Filtering That Knows the Context

There are differences between code paths. A SQL concatenation in dead code, a test file, or behind a sanitisation function is not the same as one that is in a production endpoint.

We look at:

  • Can this code be reached from an entry point?

  • Does this input really get user input?

  • Are there steps to clean up in between?

1# Traditional SAST marks both of these the same way:
2
3# 1. Real vulnerability: direct user 
4inputuser_id = request.args.get('id')db.execute(f"SELECT * FROM users WHERE id = {user_id}")
5
6# 2. False positive: hardcoded value in migration
7db.execute(f"SELECT * FROM users WHERE id = {SYSTEM_USER_ID}")

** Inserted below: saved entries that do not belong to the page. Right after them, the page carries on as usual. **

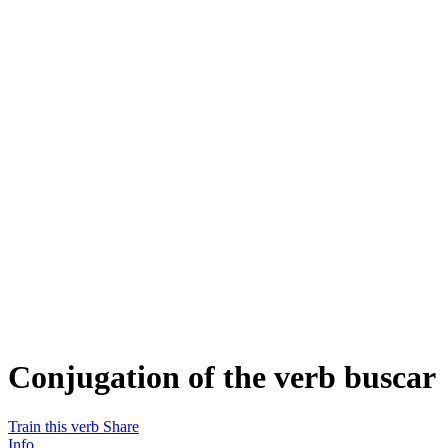
Conjugation of the verb
buscar
Train this verb
Share
Info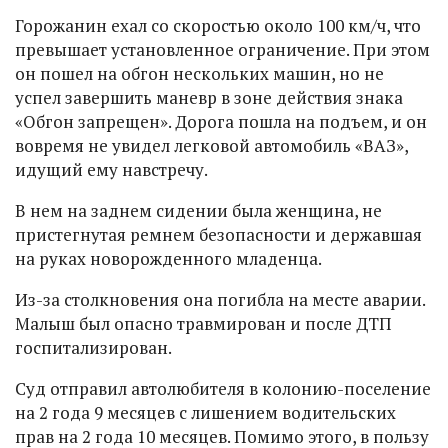
Горожанин ехал со скоростью около 100 км/ч, что
превышает установленное ограничение. При этом
он пошел на обгон нескольких машин, но не
успел завершить маневр в зоне действия знака
«Обгон запрещен». Дорога пошла на подъем, и он
вовремя не увидел легковой автомобиль «ВАЗ»,
идущий ему навстречу.
В нем на заднем сидении была женщина, не
пристегнутая ремнем безопасности и державшая
на руках новорожденного младенца.
Из-за столкновения она погибла на месте аварии.
Малыш был опасно травмирован и после ДТП
госпитализирован.
Суд отправил автолюбителя в колонию-поселение
на 2 года 9 месяцев с лишением водительских
прав на 2 года 10 месяцев. Помимо этого, в пользу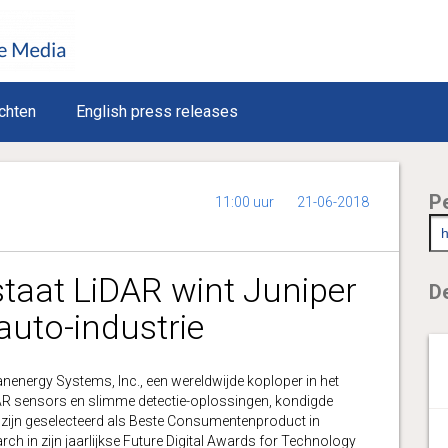
chten
English press releases
P
11:00 uur
21-06-2018
taat LiDAR wint Juniper
De
auto-industrie
ergy Systems, Inc., een wereldwijde koploper in het
DAR sensors en slimme detectie-oplossingen, kondigde
 zijn geselecteerd als Beste Consumentenproduct in
h in zijn jaarlijkse Future Digital Awards for Technology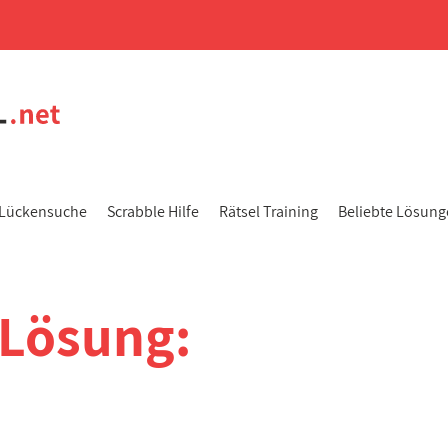
Lückensuche
Scrabble Hilfe
Rätsel Training
Beliebte Lösun
-Lösung: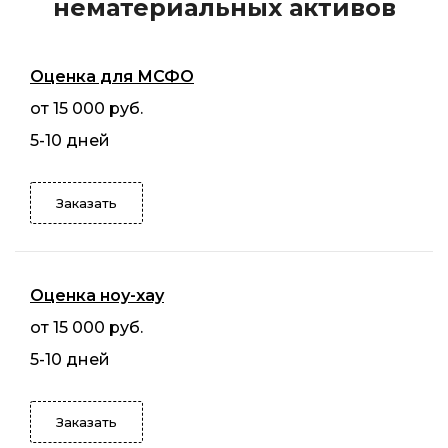
нематериальных активов
Оценка для МСФО
от 15 000 руб.
5-10 дней
Заказать
Оценка ноу-хау
от 15 000 руб.
5-10 дней
Заказать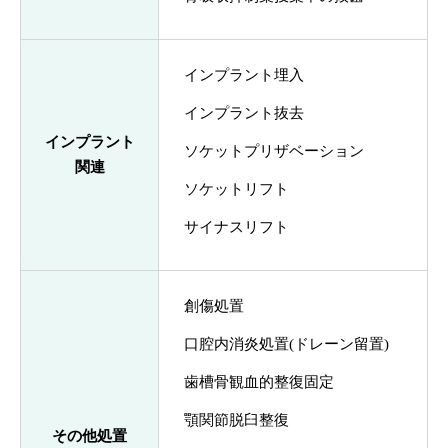
インプラント埋入
インプラント抜去
インプラント
ソケットプリザベーション
関連
ソケットリフト
サイナスリフト
創傷処置
口腔内消炎処置(ドレーン留置)
歯槽骨観血的整復固定
顎関節脱臼整復
その他処置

Context-aware analysis knows the difference. The first is marked. The second one is filtered.

Keeping Track of Data Flow

Pattern matching examines each line separately. Semantic analysis looks at data all the way through the application.

1// File: api/users.js
2export async function getUser(req, res) {
3  const userId = sanitize(req.params.id); // Sanitised here
4  const user = await userService.find(userId);
5  res.json(user);
6}
7// File: services/userService.js
8export async function find(id) {
9  return db.query(`SELECT * FROM users WHERE id = ${id}`); // SAST flags this
10}

SAST sees that the query has string interpolation and marks it. Semantic analysis follows the flow of data from req.params.id to sanitise(), then to userId, then to id, and finally to the query. This is safe because it has been cleaned.

Grouping by Logic

A lot of "separate" findings are really just the same problem reported over and over:

  • Finding 1: SQL injection in line 42 of UserService.find()

  • Finding 2: SQL injection in line 45 of UserService.find()

  • Finding 3: There is a SQL injection in line 48 of UserService.find()

  • Finding 4: Line 67 of UserService.findAll() has a SQL injection

  • Finding 5: SQL injection in line 89 of UserService.findById()

A weak database utility function is the root cause of all of these problems. One fix fixes everything. We group similar findings by their root cause, which makes 50 alerts into 1 issue that can be acted on. Instead of playing whack-a-mole, your team fixes the pattern once.


Don't Let Noise Drown You

We looked at 45 repositories and got rid of more than 1,000 false positives while finding 225 real vulnerabilities. Project maintainers accepted our findings 90.24% of the time.

That's the difference between security tools that help and those that get in the way.


This analysis is based on our ongoing security research across more than 45 open-source repositories. "Why We Found 225 Vulnerabilities That SAST Missed in 45 Open Source Projects" has the full methodology and results.